Komm, das sind doch Geschichten, die gehören überhaupt nicht hierher.

 

Doch, doch, doch ... das ist ganz, ganz wichtig. Das trägt angeblich zum Überleben bei!

 

Spinnst du?

 

Wenn ich es dir doch sage. Zumindest zu längerem Leben, so wird es versprochen. Ja direkt angepriesen!

 

Humbug.

 

Ich weiß, dass ich recht habe: Es riecht selbst hier schon komisch.

 

Quatsch. Was Du riechst, das ist Knoblauch.

 

Nein!? Knoblauch?

 

Ja, klar, guck doch: das sind bestimmt die da vorne. Zweifelsfrei Knoblauch!

 

Ich weiß nicht, was ich jetzt dazu sagen soll. 

 

Na dann sei doch einfach still.

 

Guck dir doch die da drüben an. Bestimmt sind die das mit den Krankheiten. Hast du noch nichts mitgekriegt? »Allium tuberosum« das habe ich mir extra gemerkt. Angeblich sind die aus Südamerika - sehen aber auch nicht anders aus. Nur der Geruch, der Geruch ist einfach grässlich penetrant.

 

Ja, Knoblauch halt. Aber lass uns lieber das Thema wechseln.

 

Früher haben wir uns nur gelegentlich über Holländer oder Italiener aufgeregt, aber heute, schau dich um, du siehst ja wo das alles hingeführt hat. Denke nur an Österreich.

 

Fängst du schon wieder damit an?

 

Und was ist mit dem dumpfen Geruch, der an tiefe Kellerverließe erinnert?

 

Als ob du weißt, wie ein Kellerverließ riecht.

 

Na, das stelle ich mir halt so vor.

 

Siehst du die da drüben, noch weiter links? Hast Du an denen auch etwas auszusetzen?

 

Wenn Du mich schon fragst: ich bin sicher, dass die ungewaschen aussehen.

 

Lass das! Schau nicht so genau hin! Glaubst du nicht, dass du dir zu viele Gedanken über das alles machst?

 

Du bist gut. Das sind schließlich unsere neuen Nachbarn, oder etwa nicht?

 

Es gibt bestimmt auch welche, die zu uns passen könnten.

 

Natürlich gibt es die, da bin ich ganz sicher. Aber wehe, du lässt dich auf sie ein. Dann wirst du womöglich mit ihnen in einen Topf geworfen. Du hast ja keine Ahnung was da alles passieren kann. Und was das schlimmste ist: du verlierst deine Identität.

 

Manche von den Ausländern sehen aus, als ob sie nur zu viel Sonne abgekriegt hätten. Früher wäre ich da neidisch geworden. 

 

Man kann nicht mal mit ihnen reden

 

Würdest du das denn wollen?

 

Was meinst du, welcher Gruppe die angehören? 

 

Minderheiten, was sonst.

 

Der Schein trügt! Wo die herkommen, gibt es noch viel mehr davon. Der Nachschub wird nicht abreißen, das ist sicher! Und die, die da drüben, welcher Gattung gehören die an? Es wird immer fremdländischer hier, ist dir das noch nicht aufgefallen? 

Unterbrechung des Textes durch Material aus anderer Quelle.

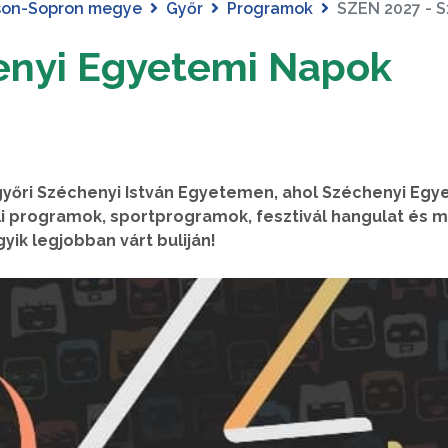
son-Sopron megye
Győr
Programok
SZEN 2027 - 
enyi Egyetemi Napok
győri Széchenyi István Egyetemen, ahol Széchenyi Egy
i programok, sportprogramok, fesztivál hangulat és 
ik legjobban várt buliján!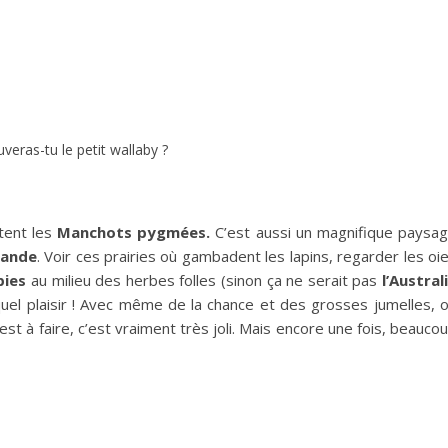
veras-tu le petit wallaby ?
itent les
Manchots pygmées.
C’est aussi un magnifique paysa
rlande
. Voir ces prairies où gambadent les lapins, regarder les oi
bies
au milieu des herbes folles (sinon ça ne serait pas
l’Austral
 quel plaisir ! Avec même de la chance et des grosses jumelles, 
 est à faire, c’est vraiment très joli. Mais encore une fois, beauco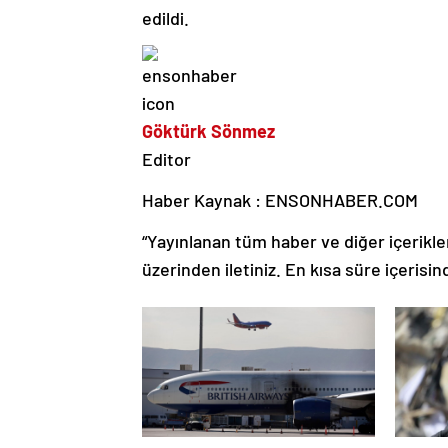
edildi.
Göktürk Sönmez
Editor
Haber Kaynak : ENSONHABER.COM
“Yayınlanan tüm haber ve diğer içerikler i
üzerinden iletiniz. En kısa süre içerisin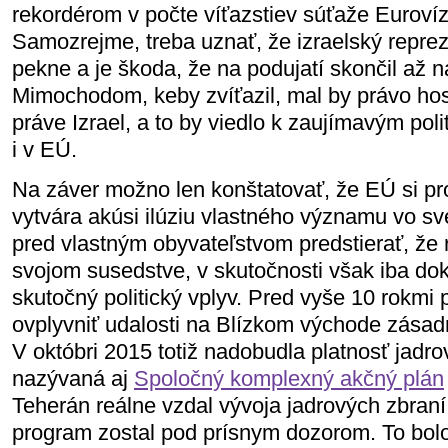
rekordérom v počte víťazstiev súťaže Eurovízi
Samozrejme, treba uznať, že izraelský reprez
pekne a je škoda, že na podujatí skončil až 
Mimochodom, keby zvíťazil, mal by právo ho
práve Izrael, a to by viedlo k zaujímavým pol
i v EÚ.
Na záver možno len konštatovať, že EÚ si pr
vytvára akúsi ilúziu vlastného významu vo sv
pred vlastným obyvateľstvom predstierať, že
svojom susedstve, v skutočnosti však iba do
skutočný politický vplyv. Pred vyše 10 rokmi 
ovplyvniť udalosti na Blízkom východe zás
V októbri 2015 totiž nadobudla platnosť jadr
nazývaná aj
Spoločný komplexný akčný plán
Teherán reálne vzdal vývoja jadrových zbraní,
program zostal pod prísnym dozorom. To bol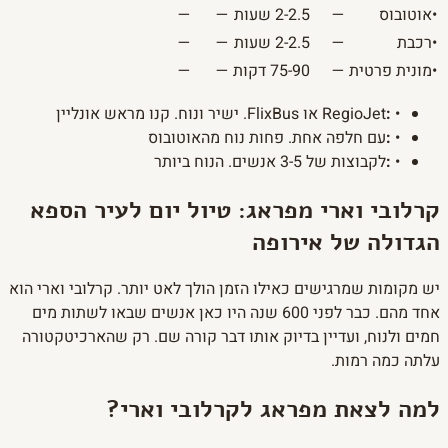
•
אוטובוס
—
2-2.5 שעות
—
—
•
רכבת
—
2-2.5 שעות
—
—
•
מונית פרטית
—
75-90 דקות
—
—
•
:
RegioJet או FlixBus. ישיר ונוח. קנו מראש אונליין
•
:
עם חלפה אחת. פחות נוח מהאוטובוס
•
:
לקבוצות של 3-5 אנשים. הנוח ביותר
קרלובי וארי מפראג: טיול יום לעיר הספא
הגדולה של אירופה
יש מקומות שמרגישים כאילו הזמן הולך לאט יותר. קרלובי וארי הוא
אחד מהם. כבר לפני 600 שנה היו כאן אנשים שבאו לשתות מים
חמים ולנוח, ועדיין בדיוק אותו דבר קורה שם. רק שהארכיטקטורה
עלתה כמה רמות.
למה לצאת מפראג לקרלובי וארי?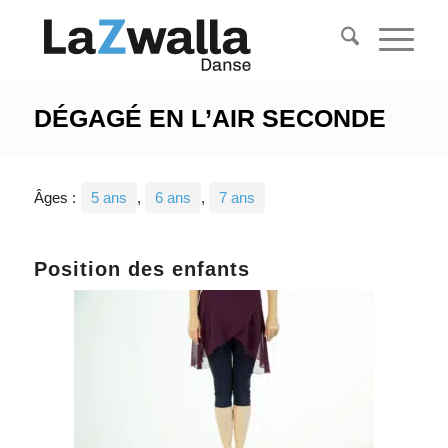
DÉGAGÉ EN L’AIR SECONDE
Âges :
5 ans
,
6 ans
,
7 ans
Position des enfants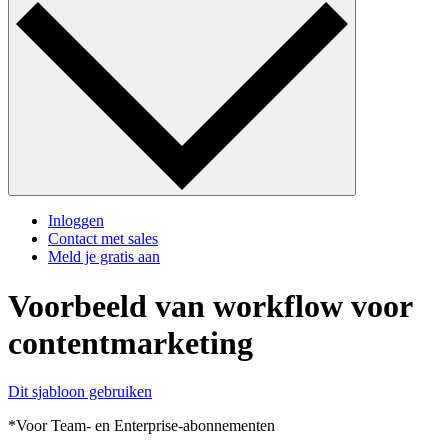
Inloggen
Contact met sales
Meld je gratis aan
Voorbeeld van workflow voor
contentmarketing
Dit sjabloon gebruiken
*Voor Team- en Enterprise-abonnementen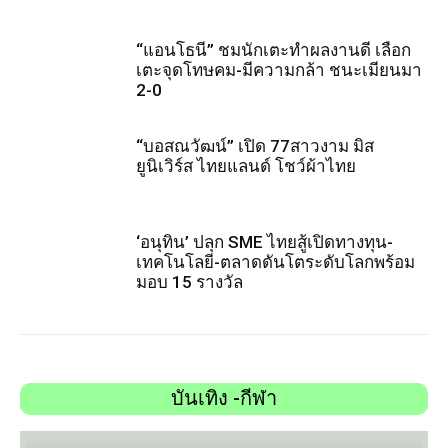
“แอนโธนี” ชมนักเตะทำผลงานดี เลือก
เตะจุดโทษคม-มีความกล้า ชนะเมียนมา
2-0
“บอสณวัฒน์” เปิด 77สาวงาม มิส
ยูนิเวิร์ส ไทยแลนด์ โชว์ผ้าไทย
‘อนุทิน’ ปลุก SME ไทยสู้เปิดทางทุน-
เทคโนโลยี-ตลาดดันโตระดับโลกพร้อม
มอบ 15 รางวัล
บันเทิง -กีฬา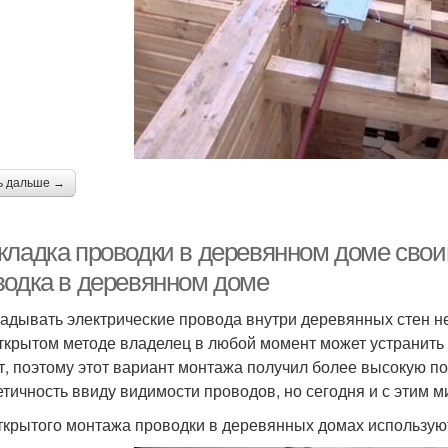
ь дальше →
кладка проводки в деревянном доме сво
водка в деревянном доме
адывать электрические провода внутри деревянных стен не 
ткрытом методе владелец в любой момент может устранить н
т, поэтому этот вариант монтажа получил более высокую по
етичность ввиду видимости проводов, но сегодня и с этим 
ткрытого монтажа проводки в деревянных домах использую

Früher war alles viel überschaubarer. Da wusste man noch, wo man dran ist. Vor allem gab es nur deutsche Namen!

 

Ist das so wichtig? Namen sind doch eh nur Schall und Rauch.

 

Früher waren es nur Italiener, Spanier, oder höchstens mal Portugiesen, die uns den Platz streitig gemacht haben, aber heute strömen die glatt von überall in unsere Heimat.

 

 

Sie wurden jäh aus ihrer vertraulichen Unterhaltung gerissen, als aus unterschiedlichen Richtungen nach ihnen gegriffen wurde. Bevor sie sich versahen, waren sie in zwei verschiedenen Einkaufswagen verschwunden, zwischen Bergen anderer Lebensmittel, in einer hauchdünnen Wiegetüte verpackt, ohne dass sie sich hätten wenigstens noch ein kurzes Lebewohl zurufen können. Am Obststand im Supermarkt kehrte wieder Ruhe und Frieden ein. Die letzten Äpfel aus dem Sonderangebot waren verkauft, das Schild „Lohrer Rambour - 1A Qualität“ wurde entfernt.